Ethnographic in nature, this dissertation draws from over thirty five hours of audio/video recording gathered during lunch recess, collected during the 2007–2008 school year, at a small inner city elementary school playground, in a high needs area, of a large costal United States city. Utilizing methods common to linguistic anthropology, this study employs carefully composed transcripts as the primary data source, supported by extensive field notes and other analytic writings.

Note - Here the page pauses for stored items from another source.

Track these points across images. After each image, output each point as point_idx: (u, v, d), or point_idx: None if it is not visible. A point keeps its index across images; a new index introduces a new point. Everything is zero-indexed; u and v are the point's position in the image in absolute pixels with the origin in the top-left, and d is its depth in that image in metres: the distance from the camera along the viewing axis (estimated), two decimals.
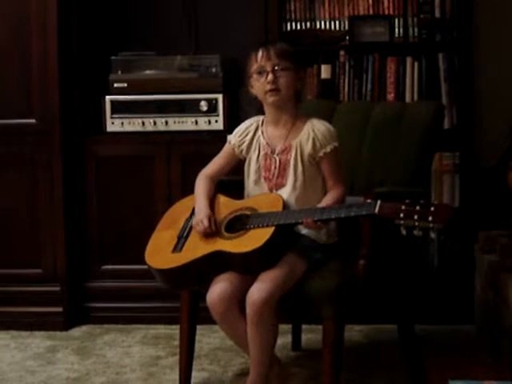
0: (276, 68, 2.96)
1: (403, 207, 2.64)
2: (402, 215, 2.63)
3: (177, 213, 3.14)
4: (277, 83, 2.95)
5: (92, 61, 4.23)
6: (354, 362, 3.50)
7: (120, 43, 4.32)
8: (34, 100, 4.02)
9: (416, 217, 2.61)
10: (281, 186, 3.00)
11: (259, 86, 2.99)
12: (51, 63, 3.99)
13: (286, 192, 2.98)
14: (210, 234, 2.93)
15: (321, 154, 2.99)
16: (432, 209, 2.60)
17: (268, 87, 2.96)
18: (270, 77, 2.95)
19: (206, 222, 2.94)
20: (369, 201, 2.74)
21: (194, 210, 3.07)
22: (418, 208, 2.61)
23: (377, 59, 4.00)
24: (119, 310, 4.11)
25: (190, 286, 3.07)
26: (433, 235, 2.62)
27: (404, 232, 2.64)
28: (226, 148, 3.15)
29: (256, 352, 2.81)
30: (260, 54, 2.98)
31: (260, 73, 2.98)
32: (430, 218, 2.59)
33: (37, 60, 4.00)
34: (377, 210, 2.69)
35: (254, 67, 2.99)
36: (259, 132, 3.08)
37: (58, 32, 3.98)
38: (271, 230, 2.82)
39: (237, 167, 3.16)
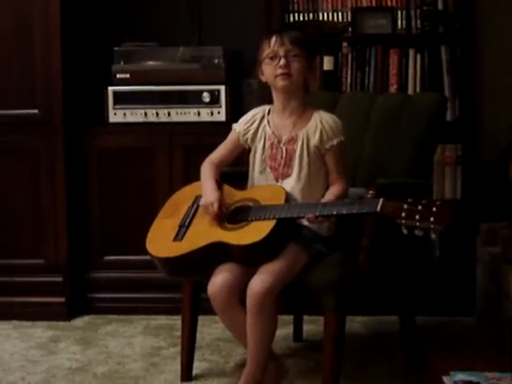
0: (289, 54, 2.96)
1: (405, 206, 2.62)
2: (403, 214, 2.61)
3: (179, 201, 3.14)
4: (289, 68, 2.96)
5: (94, 51, 4.23)
6: (355, 353, 3.51)
7: (122, 34, 4.30)
8: (37, 91, 4.02)
9: (417, 217, 2.59)
10: (287, 175, 3.01)
11: (270, 70, 2.99)
12: (54, 54, 3.98)
13: (291, 182, 2.99)
14: (218, 218, 2.94)
15: (327, 146, 2.99)
16: (434, 209, 2.58)
17: (280, 71, 2.96)
18: (283, 61, 2.95)
19: (216, 206, 2.94)
20: (371, 192, 2.74)
21: (196, 198, 3.07)
22: (419, 208, 2.60)
23: (379, 51, 4.00)
24: (121, 300, 4.12)
25: (190, 274, 3.08)
26: (433, 236, 2.60)
27: (405, 231, 2.63)
28: (231, 136, 3.15)
29: (254, 343, 2.81)
30: (274, 39, 2.98)
31: (272, 58, 2.98)
32: (432, 219, 2.57)
33: (39, 51, 4.00)
34: (379, 208, 2.68)
35: (267, 52, 2.99)
36: (265, 121, 3.08)
37: (60, 23, 3.97)
38: (272, 223, 2.82)
39: (240, 156, 3.17)
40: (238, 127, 3.13)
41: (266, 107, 3.12)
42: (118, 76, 4.13)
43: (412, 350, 3.30)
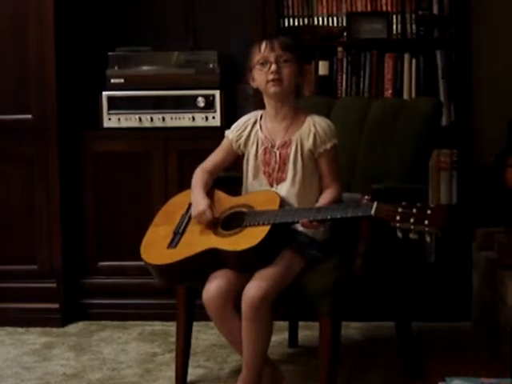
0: (279, 59, 2.96)
1: (400, 209, 2.61)
2: (398, 218, 2.61)
3: (173, 208, 3.13)
4: (280, 74, 2.95)
5: (89, 56, 4.22)
6: (351, 359, 3.50)
7: (117, 39, 4.31)
8: (31, 96, 4.01)
9: (412, 220, 2.58)
10: (281, 180, 3.00)
11: (261, 76, 2.98)
12: (48, 59, 3.98)
13: (286, 186, 2.98)
14: (211, 224, 2.93)
15: (321, 150, 2.98)
16: (428, 212, 2.57)
17: (271, 77, 2.95)
18: (273, 67, 2.95)
19: (208, 214, 2.93)
20: (366, 197, 2.73)
21: (190, 205, 3.05)
22: (414, 211, 2.59)
23: (374, 56, 3.99)
24: (115, 306, 4.11)
25: (185, 281, 3.06)
26: (428, 238, 2.59)
27: (400, 235, 2.62)
28: (224, 143, 3.14)
29: (250, 349, 2.79)
30: (264, 45, 2.97)
31: (263, 64, 2.97)
32: (426, 222, 2.56)
33: (34, 56, 3.99)
34: (373, 211, 2.68)
35: (257, 58, 2.98)
36: (257, 126, 3.08)
37: (54, 27, 3.97)
38: (267, 228, 2.81)
39: (234, 163, 3.15)
40: (230, 134, 3.12)
41: (259, 112, 3.11)
42: (112, 81, 4.12)
43: (408, 355, 3.28)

The study is situated in three broad areas of inquiry: semiotic and language development, literacy theory and practice, and the study of peer cultures. The findings indicate that playground games are a unique part of physical culture and, furthermore, provide particular semiotic affordances which contribute to youth's language learning. A model for understanding the different semiotic affordances of activities during recess is proposed. In their play youth are shown to use gesture and posture as a way of scaffolding talk and building complex utterances. Specifically, in this study, the playing of four square is shown to provide youth with an opportunity to develop a semiotic awareness, that is, an awareness of how words, bodily expressions and objects can stand for other things and actions. As such this study has implications for a notion of literacy theory that engages with meaning making on a broad level. The study makes the argument for an embodied notion of literacy to be developed that accounts for the unique ways youth use their bodies as expressive mediums. Recess is shown to be much more than simply a time for "blowing off steam". Far from a "cognitive rest" as recess has been hypothesized to function as, important work happens when youth are engaged with each other, in creative and physically interactive ways. It is shown that the information gathered from studying youth engagement with games and each other during recess time can be used to inform classroom practices, and suggestions for curriculum are presented.